Die nackte Schwimmerin
Wie eine griechische Statue steht die nackte junge Frau auf der Klippe, den Blick in die Ferne gerichtet, auf die endlose Weite des Atlantiks. Sie steht kerzengerade, streckt ihre straffen kleinen Brüste hinaus und spannt die Bauchmuskeln an. Ihre Nippel sind durch die kühle Morgenbrise steif. Vielleicht erregt sie ja auch die Erwartung auf den Sprung in die Tiefe?
Das Reids ist seit über hundert Jahren eines der weltweit führenden Hotels. Majestätisch throhnt es auf dem schwarzen Felsen über der Bucht von Funchal, umgeben von einem paradiesischen subtropischen Garten, in dem majestätische Palmen und vor Früchten strotzende Bananenstauden, orangerote Strelitzien und rosafarbene Proteas, malvenfarbene Jacaranda und schneeweiße Aaronsstäbe wachsen.
Berühmte Gäste hat dieses Haus im Laufe des 20.Jahrhunderts beherbergt. Churchill hat seine Kriegstagebücher hier geschrieben, Shaw das Tangotanzen erlernt. Der High tea hier ist noch immer eine Zeremonie wie zur Blütezeit des British Empires. Auf der Veranda mit dem Panoramablick servieren Kellner im weißen Dinnerjacket mit Fliege Sandwiches, Scones und Patisserien auf dreistöckigen Silberetagèren.
Unter der Veranda liegt der Pool mit den Sportanlagen und ganz am äußersten Ende der Klippe eine Aussichtsterrasse.
Im Ecksalon mit dem Konzertpiano, wo man nach dem Dinner zu Madeira und Sherry Konversation pflegt, hängen gerahmte Fotografien aus der goldenen Epoche in den Zwanziger- und Dreißigerjahren des letzten Jahrhunderts.

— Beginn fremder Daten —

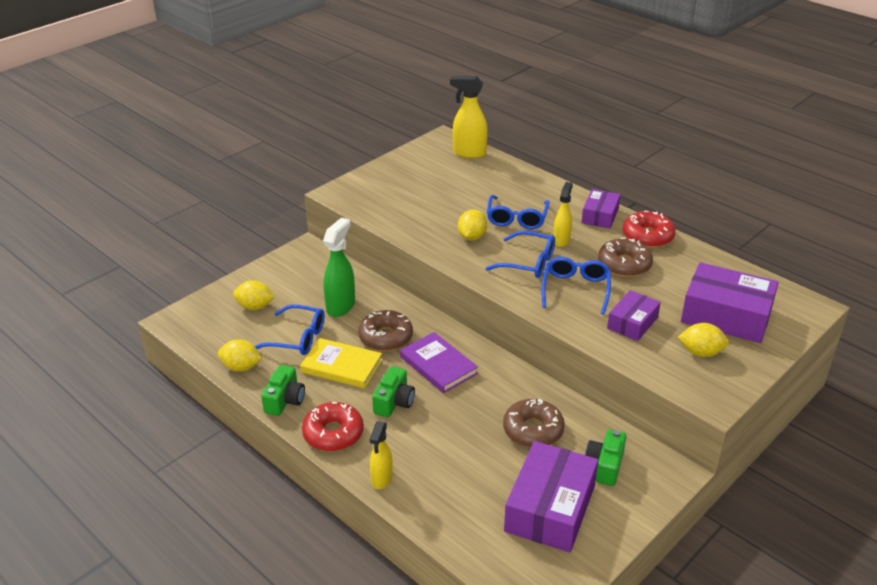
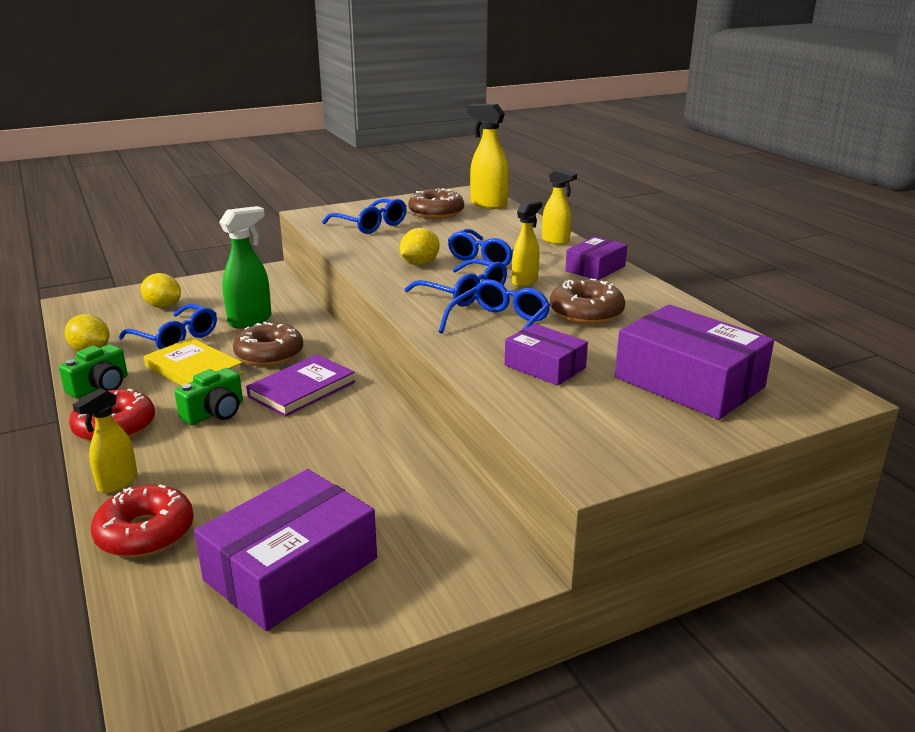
camera: 20 degrees right, 10 degrees down
purple book [400,332,478,393] -> purple book turned 60 degrees clockwise [246,355,355,417]
brown donut [503,399,565,448] -> brown donut moved to [408,188,464,219]
green camera [585,429,627,486] -> none
purple box [607,290,661,341] -> purple box turned 75 degrees clockwise [505,324,588,386]
red donut [623,211,676,248] -> red donut moved to [91,485,194,558]
yellow lemon [678,323,729,357] -> none
none -> blue glasses [322,199,407,234]
none -> yellow spray bottle [542,168,577,245]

Sie zeigen Hochseeyachten mit verwegenen Skippern, Autorennwagen mit Piloten mit runden Motorradbrillen und Lederhauben und muskelbepackte Schwimmer, die sich von der Felsenklippe mehrere Dutzend Meter in die Tiefe stürzen. Unter den Springern ist auch eine junge blonde Frau. Sie erinnert mich an Heidi.
Ich schließe die Augen und vor mir steht Heidi, nackt und mit dem frechen Lächeln auf den Lippen, das ich an ihr so liebe. Sie läuft zur Klippe, blickt hinaus auf das schäumende Meer, das vom Glanz der Abensonne vergoldet schimmert. Sie ruft mir zu: "Komm doch, der Sprung in die Tiefe von hier muß ein überwältigendes Erlebnis sein!"
Ich sehe ihren sportgestählten Körper, die langen muskulösen Beine, die straffen Pobacken, den flachen Bauch. Sie streckt die Arme aus, springt mehrmals auf der Stelle und ...
stürzt sich in die Tiefe!
Ich wache aus dem Tagtraum auf. Der Klavierspieler im Hintergrund läßt Etuden von Chopin erklingen. Ich halte meine Tasse goldgelben Darjeeling First Flush ohne Milch und Zucker in der Hand und schaue verdutzt in den Salon. Jetzt brauche ich einen doppelten Aguardente. Heidi hat mir einen ziemlichen Schreck versetzt. Aber zum Glück ist es nur eine Fantasie!